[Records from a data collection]
——————————
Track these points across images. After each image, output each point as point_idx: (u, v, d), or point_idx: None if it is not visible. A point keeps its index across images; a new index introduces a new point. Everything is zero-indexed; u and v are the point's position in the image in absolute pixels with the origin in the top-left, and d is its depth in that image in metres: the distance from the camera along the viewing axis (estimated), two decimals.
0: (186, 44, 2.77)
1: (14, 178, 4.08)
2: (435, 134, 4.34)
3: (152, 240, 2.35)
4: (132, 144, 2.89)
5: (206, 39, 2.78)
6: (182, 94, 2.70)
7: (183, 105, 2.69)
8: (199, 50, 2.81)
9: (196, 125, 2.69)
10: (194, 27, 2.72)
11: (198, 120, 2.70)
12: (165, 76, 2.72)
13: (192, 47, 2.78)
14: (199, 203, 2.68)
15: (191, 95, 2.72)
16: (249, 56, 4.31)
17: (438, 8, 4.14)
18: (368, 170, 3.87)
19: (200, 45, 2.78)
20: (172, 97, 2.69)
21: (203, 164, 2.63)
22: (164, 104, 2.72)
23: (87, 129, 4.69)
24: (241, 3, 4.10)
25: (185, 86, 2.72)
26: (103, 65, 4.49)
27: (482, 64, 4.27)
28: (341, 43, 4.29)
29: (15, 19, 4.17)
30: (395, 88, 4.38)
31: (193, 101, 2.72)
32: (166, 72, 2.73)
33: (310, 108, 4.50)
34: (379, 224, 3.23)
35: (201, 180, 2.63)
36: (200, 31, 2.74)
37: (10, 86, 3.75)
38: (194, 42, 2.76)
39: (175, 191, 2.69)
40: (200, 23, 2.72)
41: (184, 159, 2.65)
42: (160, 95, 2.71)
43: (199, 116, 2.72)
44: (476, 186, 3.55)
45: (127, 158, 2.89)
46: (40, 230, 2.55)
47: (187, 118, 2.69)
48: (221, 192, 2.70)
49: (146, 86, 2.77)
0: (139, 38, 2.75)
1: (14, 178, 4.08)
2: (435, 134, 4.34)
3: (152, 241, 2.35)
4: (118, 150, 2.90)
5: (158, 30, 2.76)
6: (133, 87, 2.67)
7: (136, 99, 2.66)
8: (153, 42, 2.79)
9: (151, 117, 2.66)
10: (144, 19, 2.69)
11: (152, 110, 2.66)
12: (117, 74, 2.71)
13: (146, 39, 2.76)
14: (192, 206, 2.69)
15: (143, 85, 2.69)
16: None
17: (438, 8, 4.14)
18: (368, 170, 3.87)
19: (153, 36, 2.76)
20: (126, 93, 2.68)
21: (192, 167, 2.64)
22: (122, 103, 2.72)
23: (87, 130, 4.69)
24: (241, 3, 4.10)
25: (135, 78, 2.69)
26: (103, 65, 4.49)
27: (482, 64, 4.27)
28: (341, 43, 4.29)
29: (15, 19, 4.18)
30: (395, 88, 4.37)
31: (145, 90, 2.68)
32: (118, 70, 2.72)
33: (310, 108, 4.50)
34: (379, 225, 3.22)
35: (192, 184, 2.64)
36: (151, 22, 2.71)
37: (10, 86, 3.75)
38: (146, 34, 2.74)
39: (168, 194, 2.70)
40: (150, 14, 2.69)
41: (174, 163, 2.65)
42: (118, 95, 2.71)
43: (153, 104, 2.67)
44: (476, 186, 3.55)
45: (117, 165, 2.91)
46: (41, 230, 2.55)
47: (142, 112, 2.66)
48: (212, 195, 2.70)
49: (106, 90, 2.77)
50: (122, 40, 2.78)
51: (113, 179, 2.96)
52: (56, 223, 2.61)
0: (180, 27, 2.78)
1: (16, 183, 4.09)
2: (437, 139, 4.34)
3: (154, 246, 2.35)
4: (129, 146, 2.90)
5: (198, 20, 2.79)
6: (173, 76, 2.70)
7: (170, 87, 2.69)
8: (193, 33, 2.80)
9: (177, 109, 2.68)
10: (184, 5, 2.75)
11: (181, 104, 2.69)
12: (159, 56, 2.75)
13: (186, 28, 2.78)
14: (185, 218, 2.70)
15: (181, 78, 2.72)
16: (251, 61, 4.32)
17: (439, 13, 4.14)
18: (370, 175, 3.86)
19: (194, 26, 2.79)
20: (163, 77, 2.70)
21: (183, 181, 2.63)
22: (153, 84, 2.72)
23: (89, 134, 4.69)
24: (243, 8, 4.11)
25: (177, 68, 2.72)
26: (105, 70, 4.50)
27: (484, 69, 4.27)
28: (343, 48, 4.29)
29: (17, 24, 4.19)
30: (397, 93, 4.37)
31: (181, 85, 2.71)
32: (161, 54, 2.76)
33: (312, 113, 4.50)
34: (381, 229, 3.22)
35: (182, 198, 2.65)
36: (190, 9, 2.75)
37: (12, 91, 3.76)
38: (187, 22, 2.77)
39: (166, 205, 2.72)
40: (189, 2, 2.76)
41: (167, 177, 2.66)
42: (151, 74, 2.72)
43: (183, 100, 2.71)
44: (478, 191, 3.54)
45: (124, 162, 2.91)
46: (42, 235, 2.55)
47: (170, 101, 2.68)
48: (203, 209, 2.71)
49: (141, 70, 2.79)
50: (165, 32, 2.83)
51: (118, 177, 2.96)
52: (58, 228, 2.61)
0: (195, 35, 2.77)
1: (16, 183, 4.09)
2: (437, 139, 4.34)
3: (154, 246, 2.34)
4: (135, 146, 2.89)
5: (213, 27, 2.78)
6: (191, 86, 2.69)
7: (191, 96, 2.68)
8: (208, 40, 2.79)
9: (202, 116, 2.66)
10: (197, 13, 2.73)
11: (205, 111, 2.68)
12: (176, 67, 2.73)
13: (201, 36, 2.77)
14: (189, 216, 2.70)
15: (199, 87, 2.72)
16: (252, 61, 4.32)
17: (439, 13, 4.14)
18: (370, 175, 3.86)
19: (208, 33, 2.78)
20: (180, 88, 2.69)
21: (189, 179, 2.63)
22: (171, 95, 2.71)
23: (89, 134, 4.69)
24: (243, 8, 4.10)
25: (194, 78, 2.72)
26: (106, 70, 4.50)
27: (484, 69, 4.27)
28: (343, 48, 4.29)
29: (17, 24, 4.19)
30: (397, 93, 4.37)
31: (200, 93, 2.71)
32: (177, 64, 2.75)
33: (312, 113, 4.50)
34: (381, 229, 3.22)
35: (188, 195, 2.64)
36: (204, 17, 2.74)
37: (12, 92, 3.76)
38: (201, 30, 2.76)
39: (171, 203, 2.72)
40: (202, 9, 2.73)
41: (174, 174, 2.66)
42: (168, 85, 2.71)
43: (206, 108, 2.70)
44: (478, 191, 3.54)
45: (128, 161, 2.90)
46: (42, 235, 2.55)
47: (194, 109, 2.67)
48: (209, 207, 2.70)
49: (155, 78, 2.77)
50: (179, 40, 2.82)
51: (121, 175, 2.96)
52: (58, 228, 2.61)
——————————
**Your goal:** Write out exactly the lines above between the line with "12: (165, 76, 2.72)" and the line with "41: (184, 159, 2.65)", inclusive, and nothing beyond them.

**Reply:**
12: (165, 76, 2.72)
13: (192, 47, 2.78)
14: (199, 203, 2.68)
15: (191, 95, 2.72)
16: (249, 56, 4.31)
17: (438, 8, 4.14)
18: (368, 170, 3.87)
19: (200, 45, 2.78)
20: (172, 97, 2.69)
21: (203, 164, 2.63)
22: (164, 104, 2.72)
23: (87, 129, 4.69)
24: (241, 3, 4.10)
25: (185, 86, 2.72)
26: (103, 65, 4.49)
27: (482, 64, 4.27)
28: (341, 43, 4.29)
29: (15, 19, 4.17)
30: (395, 88, 4.38)
31: (193, 101, 2.72)
32: (166, 72, 2.73)
33: (310, 108, 4.50)
34: (379, 224, 3.23)
35: (201, 180, 2.63)
36: (200, 31, 2.74)
37: (10, 86, 3.75)
38: (194, 42, 2.76)
39: (175, 191, 2.69)
40: (200, 23, 2.72)
41: (184, 159, 2.65)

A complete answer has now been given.